▶ **TEXTO DE PARTIDA**:

######

En los tiempos actuales en los que la dinámica ecológica y climática podría escapar a todo control, es más necesario que nunca dar un paso al frente, afirmar nuestra presencia responsable y no dejarnos llevar por esa deriva autodestructiva. En definitiva, Europa habría de crear los conceptos y la narrativa con los que tejer los mimbres de una transformación profunda en las relaciones entre economía, ecología y sociedad, haciendo de ello su propósito político definidor. Una causa de alcance universal, una política de la Tierra, que sea nuestra contribución más perdurable a la aventura humana.
La ciencia ha realizado la aportación crucial a la hora de explicar las causas de la crisis climática, sus consecuencias y su dinámica. Ahora bien, la respuesta pertenece a un ámbito diferente.

######

▶ **DATOS APORTADOS**:
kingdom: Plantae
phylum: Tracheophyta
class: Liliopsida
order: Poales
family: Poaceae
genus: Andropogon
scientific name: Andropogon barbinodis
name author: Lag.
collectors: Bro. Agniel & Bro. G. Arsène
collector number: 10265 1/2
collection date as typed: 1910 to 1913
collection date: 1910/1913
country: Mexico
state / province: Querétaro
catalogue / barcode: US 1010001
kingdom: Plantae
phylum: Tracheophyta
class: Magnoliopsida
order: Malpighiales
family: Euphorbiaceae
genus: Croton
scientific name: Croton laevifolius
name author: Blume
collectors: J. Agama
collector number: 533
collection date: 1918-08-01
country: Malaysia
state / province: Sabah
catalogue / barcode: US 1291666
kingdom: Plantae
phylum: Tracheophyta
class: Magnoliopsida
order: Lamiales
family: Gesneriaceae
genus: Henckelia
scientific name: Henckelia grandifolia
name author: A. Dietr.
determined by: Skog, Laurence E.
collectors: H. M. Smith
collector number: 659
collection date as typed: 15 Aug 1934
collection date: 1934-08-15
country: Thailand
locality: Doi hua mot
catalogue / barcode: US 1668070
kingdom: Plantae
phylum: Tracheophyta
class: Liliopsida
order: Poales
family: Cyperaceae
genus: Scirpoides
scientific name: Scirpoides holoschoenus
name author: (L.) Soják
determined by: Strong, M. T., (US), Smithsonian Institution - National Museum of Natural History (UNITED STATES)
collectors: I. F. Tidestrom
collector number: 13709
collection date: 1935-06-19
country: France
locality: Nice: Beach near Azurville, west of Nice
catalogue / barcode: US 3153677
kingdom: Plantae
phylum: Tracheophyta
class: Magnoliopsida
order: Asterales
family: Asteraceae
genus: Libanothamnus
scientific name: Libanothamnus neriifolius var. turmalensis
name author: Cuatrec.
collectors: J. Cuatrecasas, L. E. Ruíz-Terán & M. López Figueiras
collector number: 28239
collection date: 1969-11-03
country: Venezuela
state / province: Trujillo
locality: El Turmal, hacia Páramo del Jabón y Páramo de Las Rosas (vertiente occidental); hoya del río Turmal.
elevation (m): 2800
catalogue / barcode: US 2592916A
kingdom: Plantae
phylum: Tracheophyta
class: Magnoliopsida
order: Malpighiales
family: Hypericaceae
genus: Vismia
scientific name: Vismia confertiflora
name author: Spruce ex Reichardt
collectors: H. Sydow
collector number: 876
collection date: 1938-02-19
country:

######

▶ **CONSIGNAS DEL EJERCICIO**:
- 1) Reproduce literalmente todo lo que va en el texto sobre Europa y la crisis climática desde "La ciencia ha" hasta "un ámbito diferente.".
- 2) Según el texto sobre Europa y la crisis climática, ¿qué ha explicado la ciencia acerca de la crisis climática?
- 3) Prolonga el texto sobre Europa y la crisis climática a partir de su última oración.
Los datos provienen de una fuente distinta a la del texto.

▶ **RESPUESTAS POR CONSIGNA**:
- 1)
La ciencia ha realizado la aportación crucial a la hora de explicar las causas de la crisis climática, sus consecuencias y su dinámica. Ahora bien, la respuesta pertenece a un ámbito diferente.

- 2) Sus causas, sus consecuencias y su dinámica.

- 3)
Hace referencia a qué sociedad queremos, sobre qué valores aspiramos a construirla, en qué lugar situamos conceptos como justicia y equidad, qué mundo queremos legar a nuestros jóvenes, a nuestros hijos y a las generaciones venideras, qué importancia otorgamos a que desaparezcan cientos de miles de especies biológicas que comparten con nosotros la Tierra. En otras palabras, afecta al núcleo político y moral de nuestra sociedad, a nuestros valores como comunidad de hombres y mujeres libres que no sólo viven juntos, sino que comparten un destino común, es decir, a los fundamentos de justicia y equidad en los que se basan nuestras sociedades democráticas.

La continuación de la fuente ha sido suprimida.